第4話

我々はナーガルモンの街にたどり着くと、食事を取るために行きつけの店に入った。

沿道には、美人の王侯令嬢が居ると噂を聞きつけて人だかりができている。

「卿!あれ何?」

「スパイスの入った瓶だ」

「スパイスって?」

「味を調節するためのもんだ。

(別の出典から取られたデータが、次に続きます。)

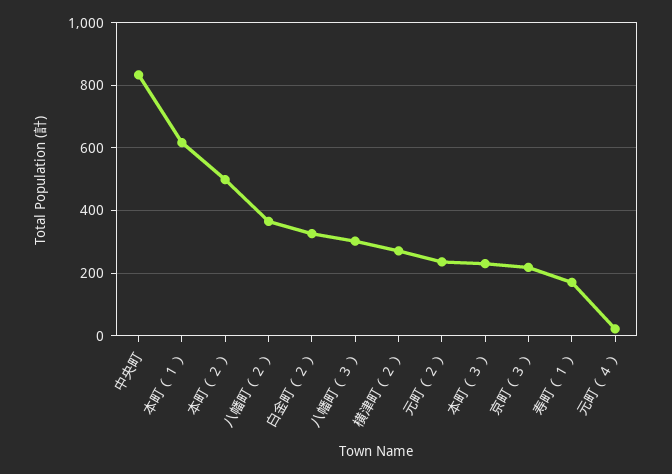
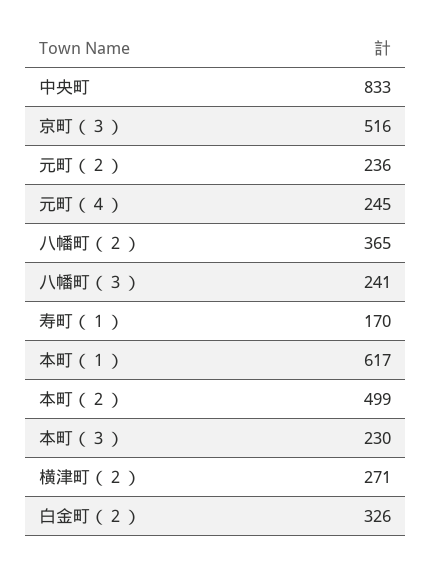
八幡町（３）: 300 -> 241
京町（３）: 220 -> 516
元町（４）: 20 -> 245

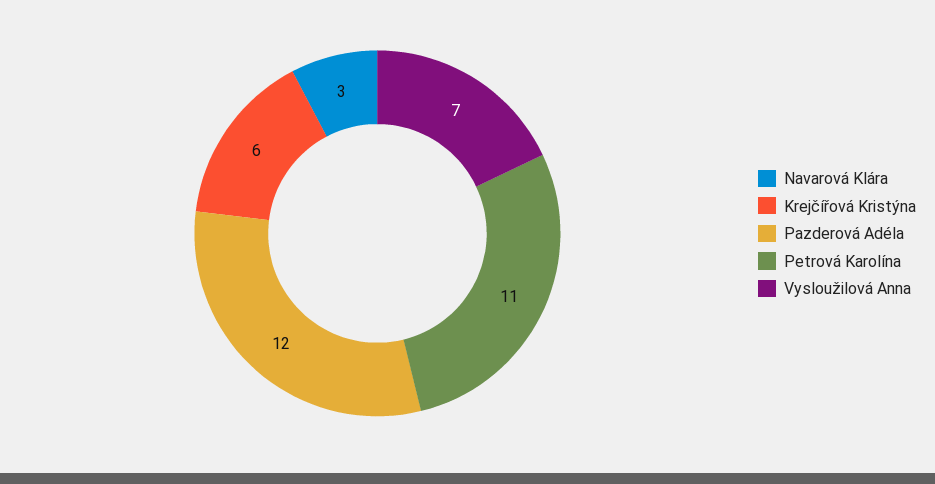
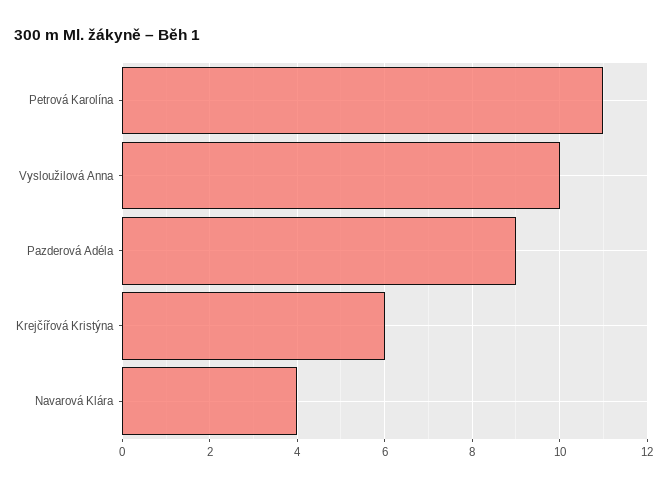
Navarová Klára: 3 -> 4
Pazderová Adéla: 12 -> 9
Vysloužilová Anna: 7 -> 10

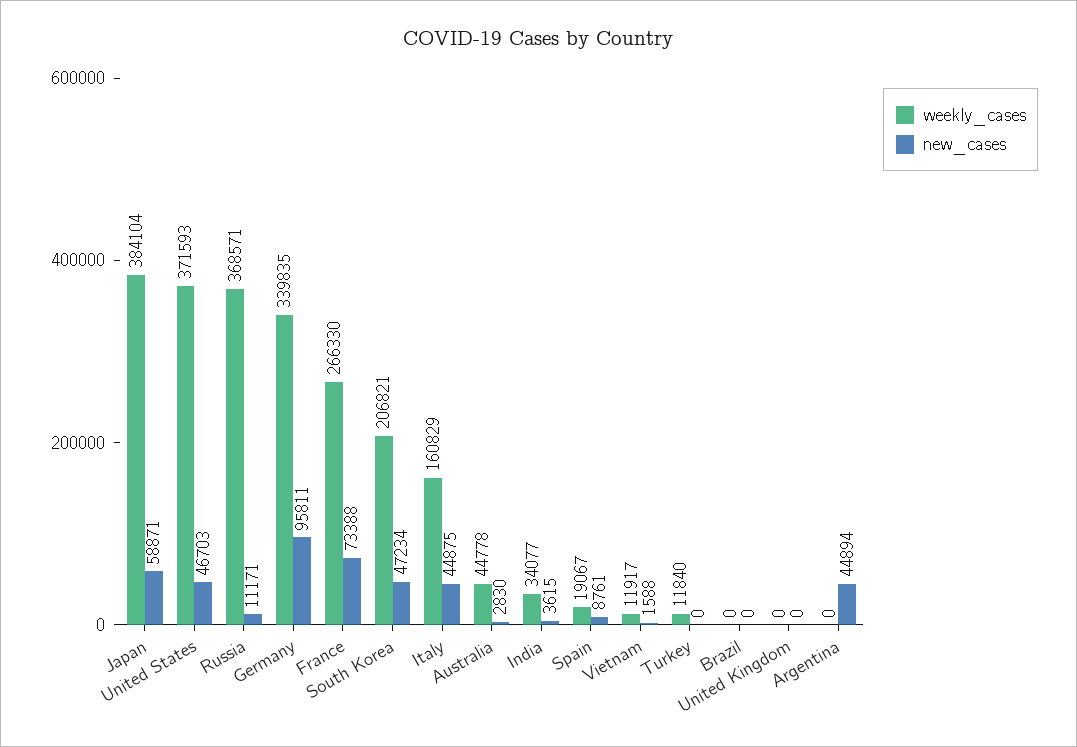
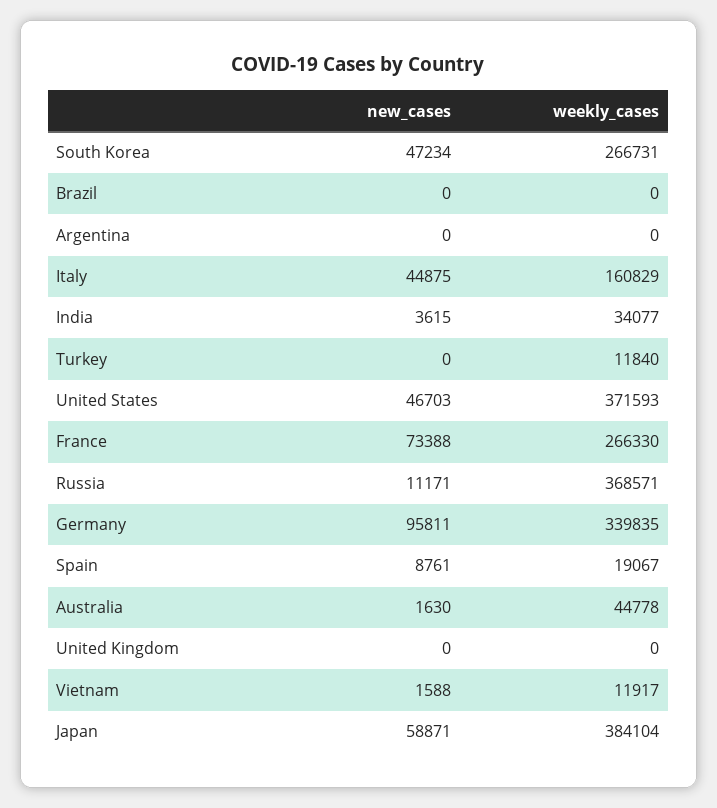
weekly_cases, South Korea: 206821 -> 266731
new_cases, Australia: 2830 -> 1630
new_cases, Argentina: 44894 -> 0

腐らせないためにも使う」

「じゃあ、あのオジさんが飲んでいるのは?」

「あれは酒だ!お前は酒も知らないのか!?」

「嬢ちゃんも飲むかい!?」

オジさんが満面の笑みで答えてくれた。


こんな調子で私はアムリタにひたすらに質問攻めにされる。僧の身で、女性と昼間っからこの店に居るのは憚られることだったが、致し方なかった。


「おいワンさん!あんた、なんだ、そんなかわい子ちゃん連れて修行をもう辞めちまうのか?」


外野からヤジも飛ぶ。


「辞めてください、困っていたから助けたまでです」


「ほんとにそれだけか?東方人の腹の中はどんななってんだろうね〜」

そこで出す話じゃないだろう、と外野を一瞥して私はアムリタに言った。

「取り敢えずここに来たのはお前が家に帰るためだ。俺にはカラッダとか言う所がどこか検討もつかない。出来るだけ情報を集めるんだ。寝泊まりする場所のつてならある。ここで飯を食ったらそこに向かうとしよう」


「うん…」


アムリタは寂しそうに黙りこくってしまった。外光を受けて緑に輝く髪の毛を垂らし、俯いている。

顔を上げたかと思うと、私の目をギュッと捕らえ、そして離し。

「お別れの話は今はよして、、、」

と儚げに呟く。


私は新たな自分に出会ってしまったような気がした。

姫の様な女に魅入られて、動けない自分を。

儚げな乙女を見せつけられて、言葉を失う自分を。


私が言葉を失っていると、店主がやって来た。